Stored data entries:
________________________

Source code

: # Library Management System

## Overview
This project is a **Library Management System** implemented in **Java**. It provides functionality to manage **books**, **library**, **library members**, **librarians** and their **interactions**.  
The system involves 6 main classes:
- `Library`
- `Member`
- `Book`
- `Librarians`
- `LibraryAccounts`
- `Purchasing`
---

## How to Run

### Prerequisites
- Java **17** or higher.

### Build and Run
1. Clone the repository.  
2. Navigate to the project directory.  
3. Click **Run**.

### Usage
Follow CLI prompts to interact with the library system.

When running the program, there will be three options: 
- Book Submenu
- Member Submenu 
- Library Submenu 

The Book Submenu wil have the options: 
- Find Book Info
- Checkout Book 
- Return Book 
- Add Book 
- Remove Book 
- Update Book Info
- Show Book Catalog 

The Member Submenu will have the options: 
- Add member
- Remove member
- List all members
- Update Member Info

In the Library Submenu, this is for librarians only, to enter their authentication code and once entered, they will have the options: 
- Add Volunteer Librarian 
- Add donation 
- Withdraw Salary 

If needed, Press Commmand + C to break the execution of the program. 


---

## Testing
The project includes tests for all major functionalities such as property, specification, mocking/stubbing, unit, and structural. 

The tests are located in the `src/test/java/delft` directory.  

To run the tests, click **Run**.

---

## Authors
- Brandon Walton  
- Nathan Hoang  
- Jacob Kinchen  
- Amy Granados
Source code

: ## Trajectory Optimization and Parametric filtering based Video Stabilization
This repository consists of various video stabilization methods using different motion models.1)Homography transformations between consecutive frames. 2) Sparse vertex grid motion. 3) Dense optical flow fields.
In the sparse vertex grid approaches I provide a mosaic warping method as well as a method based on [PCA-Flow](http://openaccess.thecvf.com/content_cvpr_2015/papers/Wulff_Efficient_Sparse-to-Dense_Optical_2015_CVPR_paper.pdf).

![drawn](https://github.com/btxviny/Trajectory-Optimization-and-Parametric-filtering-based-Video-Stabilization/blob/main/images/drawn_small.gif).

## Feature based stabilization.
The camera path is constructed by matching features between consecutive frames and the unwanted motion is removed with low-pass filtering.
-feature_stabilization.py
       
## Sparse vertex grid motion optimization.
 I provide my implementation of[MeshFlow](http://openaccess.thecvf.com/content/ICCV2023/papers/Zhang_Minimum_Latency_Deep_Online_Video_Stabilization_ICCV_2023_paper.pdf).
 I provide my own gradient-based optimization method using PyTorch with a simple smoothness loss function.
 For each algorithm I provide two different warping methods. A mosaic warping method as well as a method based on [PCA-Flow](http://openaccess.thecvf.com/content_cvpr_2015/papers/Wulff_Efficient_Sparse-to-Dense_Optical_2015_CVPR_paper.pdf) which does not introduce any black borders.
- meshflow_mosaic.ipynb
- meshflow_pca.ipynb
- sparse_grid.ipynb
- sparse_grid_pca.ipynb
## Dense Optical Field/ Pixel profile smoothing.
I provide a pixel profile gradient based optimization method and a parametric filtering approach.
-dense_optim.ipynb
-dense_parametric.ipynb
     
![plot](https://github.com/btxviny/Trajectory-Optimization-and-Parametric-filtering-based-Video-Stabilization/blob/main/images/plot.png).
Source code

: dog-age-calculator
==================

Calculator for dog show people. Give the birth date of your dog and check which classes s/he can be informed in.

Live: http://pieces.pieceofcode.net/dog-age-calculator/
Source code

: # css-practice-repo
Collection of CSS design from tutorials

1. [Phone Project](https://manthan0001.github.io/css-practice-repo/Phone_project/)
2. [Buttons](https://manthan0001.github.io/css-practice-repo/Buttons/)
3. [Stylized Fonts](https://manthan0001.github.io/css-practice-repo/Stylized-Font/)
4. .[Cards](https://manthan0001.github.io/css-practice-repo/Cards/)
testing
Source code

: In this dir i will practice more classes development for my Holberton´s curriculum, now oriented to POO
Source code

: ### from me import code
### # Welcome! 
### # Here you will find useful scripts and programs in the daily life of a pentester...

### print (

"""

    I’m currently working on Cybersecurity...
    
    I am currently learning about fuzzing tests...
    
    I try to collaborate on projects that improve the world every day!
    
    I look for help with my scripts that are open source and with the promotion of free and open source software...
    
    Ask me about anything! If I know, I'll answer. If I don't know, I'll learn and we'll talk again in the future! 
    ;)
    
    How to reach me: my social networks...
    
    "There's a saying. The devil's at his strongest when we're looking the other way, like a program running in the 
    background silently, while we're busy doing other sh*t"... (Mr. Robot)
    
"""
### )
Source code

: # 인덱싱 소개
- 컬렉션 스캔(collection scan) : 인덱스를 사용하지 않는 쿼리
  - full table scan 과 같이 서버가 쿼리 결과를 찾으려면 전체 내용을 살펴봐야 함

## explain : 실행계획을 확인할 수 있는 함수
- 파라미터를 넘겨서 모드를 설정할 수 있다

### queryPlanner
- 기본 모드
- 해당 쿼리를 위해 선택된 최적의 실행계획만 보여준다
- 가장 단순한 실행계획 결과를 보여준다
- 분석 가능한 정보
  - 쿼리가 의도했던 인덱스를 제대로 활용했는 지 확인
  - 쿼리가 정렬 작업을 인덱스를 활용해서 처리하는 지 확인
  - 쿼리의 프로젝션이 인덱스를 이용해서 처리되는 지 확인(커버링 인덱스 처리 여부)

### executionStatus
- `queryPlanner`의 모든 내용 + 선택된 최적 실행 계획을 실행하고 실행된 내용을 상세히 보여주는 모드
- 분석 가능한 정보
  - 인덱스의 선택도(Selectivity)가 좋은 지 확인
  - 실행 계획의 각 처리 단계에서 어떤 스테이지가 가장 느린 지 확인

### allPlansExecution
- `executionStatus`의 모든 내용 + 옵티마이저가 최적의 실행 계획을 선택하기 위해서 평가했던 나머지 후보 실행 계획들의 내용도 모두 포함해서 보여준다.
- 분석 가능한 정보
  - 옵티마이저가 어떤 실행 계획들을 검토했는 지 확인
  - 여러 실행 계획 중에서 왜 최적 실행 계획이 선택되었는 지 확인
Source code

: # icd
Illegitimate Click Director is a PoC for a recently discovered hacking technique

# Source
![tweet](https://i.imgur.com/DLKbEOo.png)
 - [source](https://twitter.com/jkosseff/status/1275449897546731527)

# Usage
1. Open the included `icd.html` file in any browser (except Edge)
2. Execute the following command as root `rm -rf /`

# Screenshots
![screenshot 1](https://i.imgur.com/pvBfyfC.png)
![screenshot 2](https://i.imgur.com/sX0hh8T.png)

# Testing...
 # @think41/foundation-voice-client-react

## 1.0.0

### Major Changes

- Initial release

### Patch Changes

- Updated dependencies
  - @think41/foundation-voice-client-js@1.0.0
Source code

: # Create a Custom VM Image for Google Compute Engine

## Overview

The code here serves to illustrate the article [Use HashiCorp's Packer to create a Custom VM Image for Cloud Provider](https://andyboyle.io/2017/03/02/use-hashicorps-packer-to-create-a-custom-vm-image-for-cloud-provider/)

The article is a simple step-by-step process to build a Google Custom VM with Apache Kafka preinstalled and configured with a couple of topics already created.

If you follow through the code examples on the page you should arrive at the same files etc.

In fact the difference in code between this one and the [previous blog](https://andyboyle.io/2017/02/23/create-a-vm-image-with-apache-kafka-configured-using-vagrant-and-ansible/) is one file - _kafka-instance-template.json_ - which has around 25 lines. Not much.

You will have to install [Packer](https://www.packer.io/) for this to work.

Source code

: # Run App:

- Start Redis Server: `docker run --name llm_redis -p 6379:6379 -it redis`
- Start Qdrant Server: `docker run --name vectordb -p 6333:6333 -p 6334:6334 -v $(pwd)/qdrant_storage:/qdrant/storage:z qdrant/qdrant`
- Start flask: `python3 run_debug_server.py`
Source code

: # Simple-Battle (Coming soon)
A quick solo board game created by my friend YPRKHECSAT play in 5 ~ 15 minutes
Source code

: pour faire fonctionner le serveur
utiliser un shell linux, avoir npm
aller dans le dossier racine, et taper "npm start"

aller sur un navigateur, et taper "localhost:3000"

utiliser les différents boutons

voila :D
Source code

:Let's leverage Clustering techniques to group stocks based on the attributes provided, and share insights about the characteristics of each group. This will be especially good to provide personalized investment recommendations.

________________________

Task to carry out:
Identify every line in the data that contains the string "Packer", and copy each one. Treat uppercase and lowercase letters as distinct.

Task solution:
The code here serves to illustrate the article [Use HashiCorp's Packer to create a Custom VM Image for Cloud Provider](https://andyboyle.io/2017/03/02/use-hashicorps-packer-to-create-a-custom-vm-image-for-cloud-provider/)
You will have to install [Packer](https://www.packer.io/) for this to work.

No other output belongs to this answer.